Policies for the Urban Habitat

Urban sociability does not arise from the built environment itself, but from the interaction between different dwelling spaces and their inhabitants, i.e. from the life on the street, in the neighborhoods, in the public parks and squares … Under the seeming disorder of old Manhattan, for instance, Jane Jacobs perceived a complex order made both of movement and change, like a dance that took place on the sidewalks of the city: ‘an intricate ballet in which the individual dancers and ensembles all have distinctive parts which miraculously reinforce each other and compose an orderly whole‘ (The Death and Life of Great American Cities, 1961: 50). In a similar vein, Lewis Mumford described the city as social theatre, a stage for the urban drama in which the spectators are participants as well (What is a City?, 1937). It is not in large master plans where the ‘urban commons’ are morphologically defined. This rather happens through the habitational plans that emerge from the housing policies of each period.
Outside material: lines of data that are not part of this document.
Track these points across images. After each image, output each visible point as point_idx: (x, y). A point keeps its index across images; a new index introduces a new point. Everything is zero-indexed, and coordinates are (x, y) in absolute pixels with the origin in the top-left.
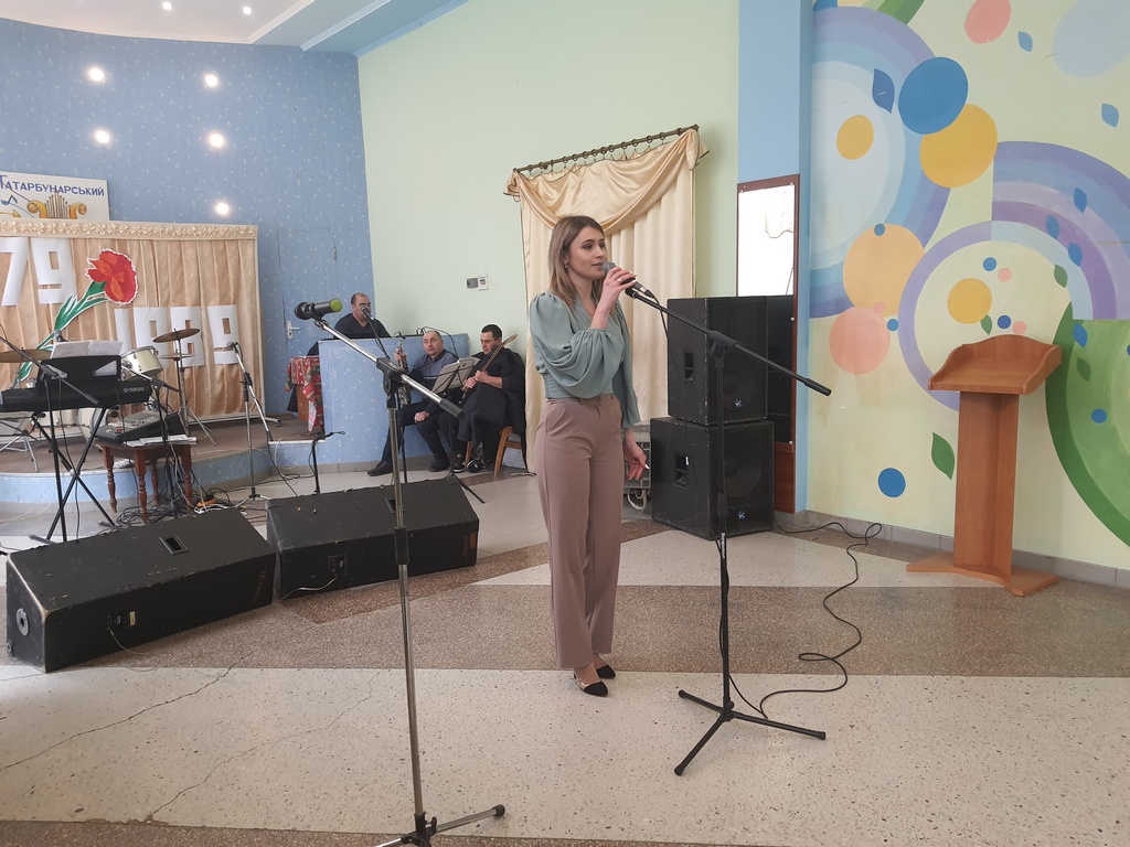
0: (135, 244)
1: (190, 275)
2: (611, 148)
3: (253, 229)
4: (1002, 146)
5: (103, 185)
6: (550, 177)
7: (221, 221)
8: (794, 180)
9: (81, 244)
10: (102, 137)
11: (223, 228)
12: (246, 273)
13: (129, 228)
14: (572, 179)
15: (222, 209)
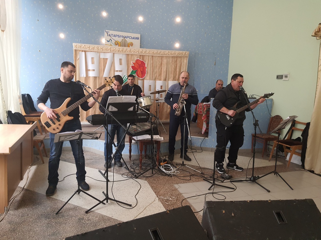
0: (147, 57)
1: (164, 69)
7: (176, 49)
12: (183, 69)
13: (146, 51)
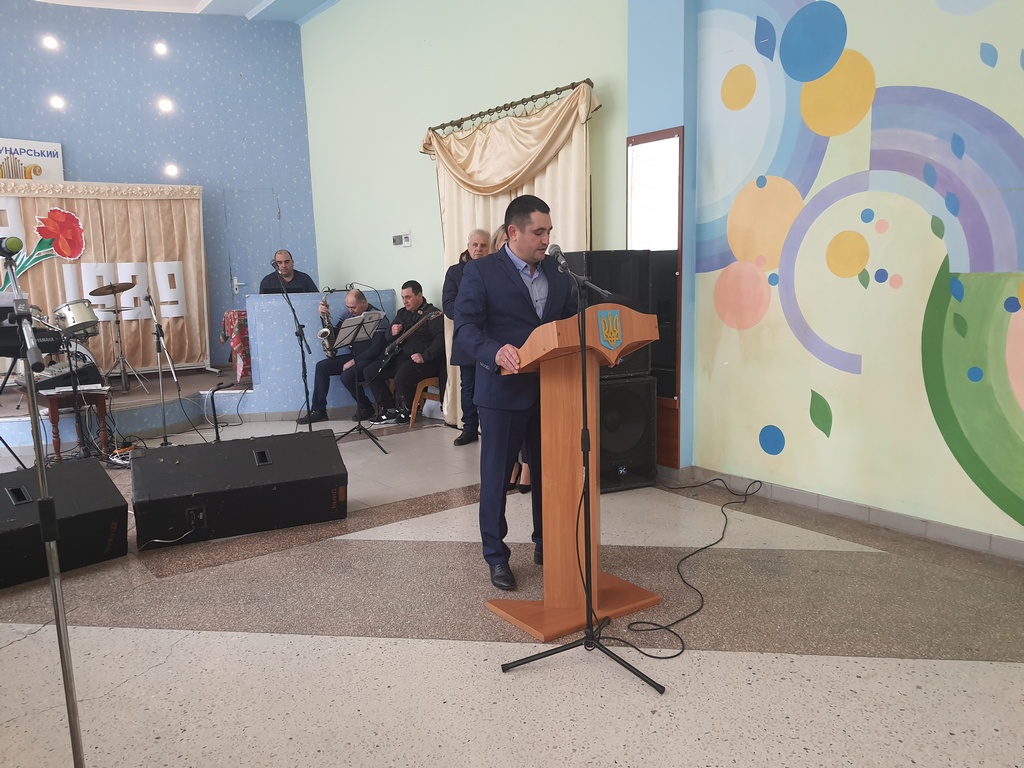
0: (82, 203)
1: (136, 232)
2: (513, 105)
3: (197, 189)
4: (882, 93)
5: (57, 147)
6: (460, 135)
7: (170, 181)
8: (680, 132)
9: (29, 203)
10: (57, 102)
11: (167, 188)
12: (191, 231)
13: (76, 188)
14: (479, 136)
15: (172, 170)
Master plans determine the location of large infrastructures, the financing modes, and the zoning of the city, but it is the combination of the habitational projects and policies which defines the spatial characteristics and facilities that allow everyday’s urban life to thrive.

The aim of this section of the project is precisely to consider the relation between habitational projects and policies from the perspective of the ‘Just City’. For several years, the two architects of the team (Roberto Goycoolea and Paz Núñez) have been studying social housing projects in Spain that were designed since the mid-twentieth century. This includes current interventions in the three-dimensional sense proposed by Manuel Castells and Esteban de Manuel (2010): Urbs (the morphology of the city), Polis (the socio-economic context and political decisions involved), and Civitas (citizens’ participation and socio-cultural tissue). The results of this research are heterogeneous and deserve to be examined carefully. There were housing policies that attained accomplished and well organised neighbourhoods, cherished by their dwellers (like many of the Poblados dirigidos program from the 1950’s in Spain). On the contrary, other city quarters had to be dismantled due to their thorough social degradation (like the Barrios de Tipología Especial). The amount of housing policies that have been designed and implemented in Madrid during the last decades is so high that there is critical mass for considering the good and bad practices in this field, and which will provide with case studies for our research on the ‘Just City’. One of the tasks of this Section will be to identify the indicators best suited for grading the fairness of urban planning, both in terms of policy design and material implementation. Such indicators could be also applied to the Cañada Real, one of the largest informal urban settlements in Europe. One of the team members (Paz Núñez Martí) has been technical consultant for the Madrid City Council Commission for Cañada Real. The political proposals and the updated urbanistic and social data referred to this settlement are already available. This may allow us to evaluate the degree of urban fairness that has been perceived by the inhabitants of the poblado since its creation in 1950. Many of these housing projects have been already studied by urbanists and architects, but they mainly focused on the morphological dimension and the social and energetic vulnerability of the place. Exploring the idea of the ‘Just City’ in this context and the urban policies involved using a series of clear indicators is an innovative task that could bring political-philosophical and urbanistic perspectives together.